***** Source extract

- Zajatci Bílého Boha
- Directed by: Steve Lichtag [cs]
- Produced by: Tomáš Ryška
- Distributed by: Twin Star
- Release date: 2008;
- Running time: 51 minutes
- Languages: Czech English

= Prisoners of a White God =

2008 film about Christian missionaries

Prisoners of a White God (Zajatci Bílého Boha) is a Czech documentary film about the Akha people, produced and distributed by Twin Star in September 2008. The documentary is about a Czech researcher, Tomáš Ryška, who goes to the Thai and Laotian mountains in order to search and document the causes of wrongdoing and violence done to the indigenous peoples and their children by Christian missionaries.

**********
***** Data extract

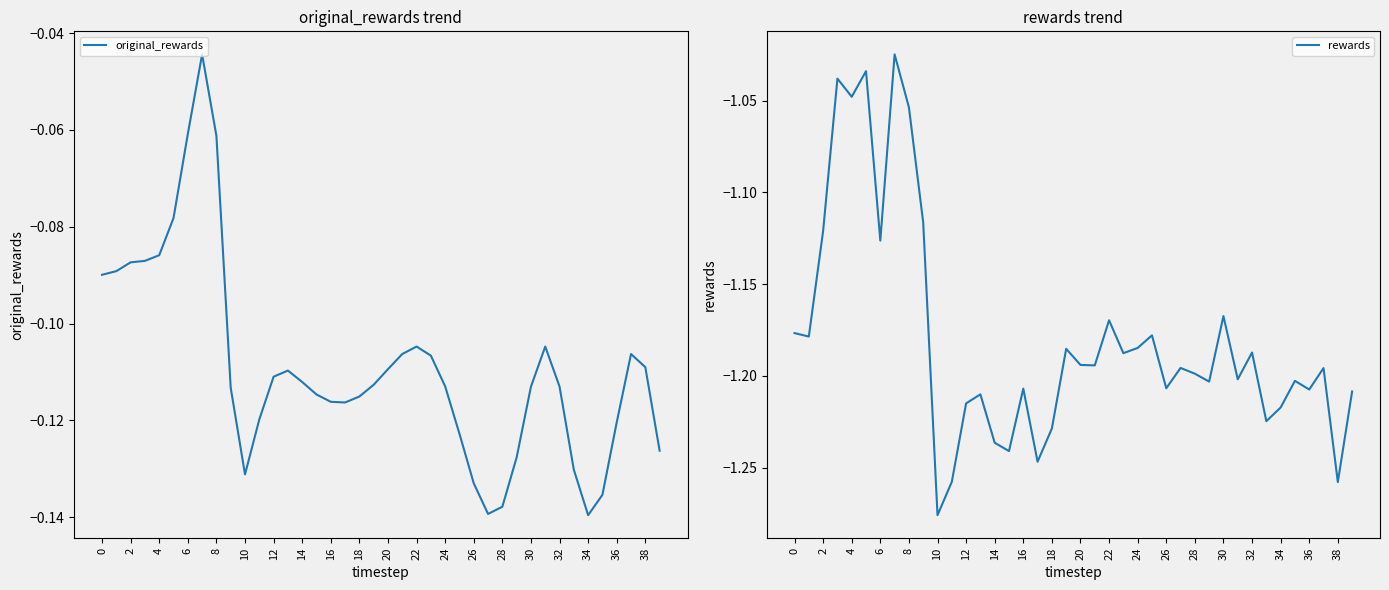

What is the value of the rewards point at the 36th from the left?

-1.2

**********

#### [Your instructions]
Please write the next part of the Prisoners of a White God page, picking up right after its final sentence. The listing has nothing to do with the Prisoners of a White God page.

#### [Result]
According to the film, the missionaries' altruistic intentions of converting these indigenous people to Christianity hide the human rights violations of land theft, forced relocation, cultural genocide and imposition of power with a racist view on their society. The crimes which the Christian missionaries are accused of include kidnapping of children from their villages to work in tea plantations and the selling of children into the sex trade. The documentary contrasts the apparent wealth and cleanliness of the missionaries with the undercover child trafficking that they carry out. One missionary is seen expressing regret over the revelation of this reality to the outside world as a threat to the continuing work of their organizations among these people.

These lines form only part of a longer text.